The streets of Kashmir have always served as a constant reminder of Kashmir’s volatile, rebellious and conflicting nature. If Kashmiris have thronged them to welcome ‘guests’ disguised as emancipators, then the same streets have become a flash-point, seething with rage. Present times are no different.
What otherwise is being passed as an extension of the frizzled out events in north India is now taking strong roots in the Valley. The general response is obviously reactionary, marked with scare, impulsiveness and hyper-vigilance.
The commoner on the ground is reading a barking pattern behind these unabated events, happening in the run-up to a post-Diwali verdict on Article 35A. The modus operandi is that some people show up at residences, knock the victims unconscious, leave them with a chopped braid and restart a cycle of rage on the streets. That’s how it happens.
This systematic attack on women, who lately unnerved the South Block by regularly marching down the streets, is seen as an attempt to cut the bold rebel to size. But then, all the ground impressions might be passed as yet another form of brewing conspiracy theory shunted out by naysayers.
However, the question to ask here is, despite evolving an ultra efficient mechanism to tackle anti-establishment dissent with perfection over the years, why is the state, seemingly and apparently behaving like a sitting duck over the whole crisis?
When the authorities and their arm of legalities remain clueless about the raging pan-Kashmir phenomenon, it makes the people bearing the brunt of protracted conflict a little suspicious.
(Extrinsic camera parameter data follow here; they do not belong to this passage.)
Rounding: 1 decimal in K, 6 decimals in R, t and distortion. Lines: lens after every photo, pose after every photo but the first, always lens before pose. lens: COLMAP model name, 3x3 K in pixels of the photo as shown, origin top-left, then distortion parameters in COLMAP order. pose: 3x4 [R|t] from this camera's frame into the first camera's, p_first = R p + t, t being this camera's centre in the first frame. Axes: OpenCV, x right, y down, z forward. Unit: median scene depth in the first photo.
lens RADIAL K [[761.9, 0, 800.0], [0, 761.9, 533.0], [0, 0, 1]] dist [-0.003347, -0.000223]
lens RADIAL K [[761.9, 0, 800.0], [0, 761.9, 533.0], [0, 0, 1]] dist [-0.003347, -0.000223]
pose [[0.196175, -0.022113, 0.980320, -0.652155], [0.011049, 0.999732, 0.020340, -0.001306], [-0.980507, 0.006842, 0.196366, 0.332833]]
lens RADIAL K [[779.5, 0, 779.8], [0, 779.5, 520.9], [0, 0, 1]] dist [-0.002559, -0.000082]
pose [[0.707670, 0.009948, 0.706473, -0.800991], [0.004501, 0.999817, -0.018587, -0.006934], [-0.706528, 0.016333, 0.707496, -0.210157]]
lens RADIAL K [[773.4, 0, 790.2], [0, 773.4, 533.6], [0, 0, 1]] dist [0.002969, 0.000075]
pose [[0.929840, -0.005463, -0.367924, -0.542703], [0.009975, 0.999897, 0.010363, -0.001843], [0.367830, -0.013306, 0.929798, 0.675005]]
Under this situation, detaining a rumour-monger is good, but what about the emboldened prowlers?
Reports after reports of fresh incidents are coming by the hour, and till these queries are not answered, dismissing it as mass hysteria and subsequently sweeping it under the rug might not help.
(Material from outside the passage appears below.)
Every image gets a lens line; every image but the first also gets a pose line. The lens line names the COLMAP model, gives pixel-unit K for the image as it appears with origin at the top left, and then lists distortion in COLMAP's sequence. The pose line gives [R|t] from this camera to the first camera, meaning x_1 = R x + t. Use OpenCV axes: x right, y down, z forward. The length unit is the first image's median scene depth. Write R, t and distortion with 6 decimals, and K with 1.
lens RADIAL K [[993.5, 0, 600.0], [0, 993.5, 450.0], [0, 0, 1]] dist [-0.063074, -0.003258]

And where only a serious and credible investigation—if any—will reveal the motive behind this systematic crime, adopting a mob approach on the streets is no solution. Manning the streets like vigilantes, to an extent of creating a shadow of suspicion out of every moving soul isn’t going to end this mess.
It’s like terrorising the terrorised. Vigilance is the need of the hour, but not at the cost of pestering people.
Already some of our impulsive actions have created an ugly spate of upshots. A five-year-old boy, Sifti Hyder from Pulwama, is battling for his life after being hit by a stone. This street harrying is troubling and escalating.
Even being lunatics and lovers in these times has become a bane. All this calls for a collective rethink. The tag of being a politically-mature population demands wisdom to see beyond the obvious.
Braid-chopping might be another form of the great game, many of which this land has seen and endured, but we must restrain ourselves from creating a situation where we blur the line between an arsonist and a fireman.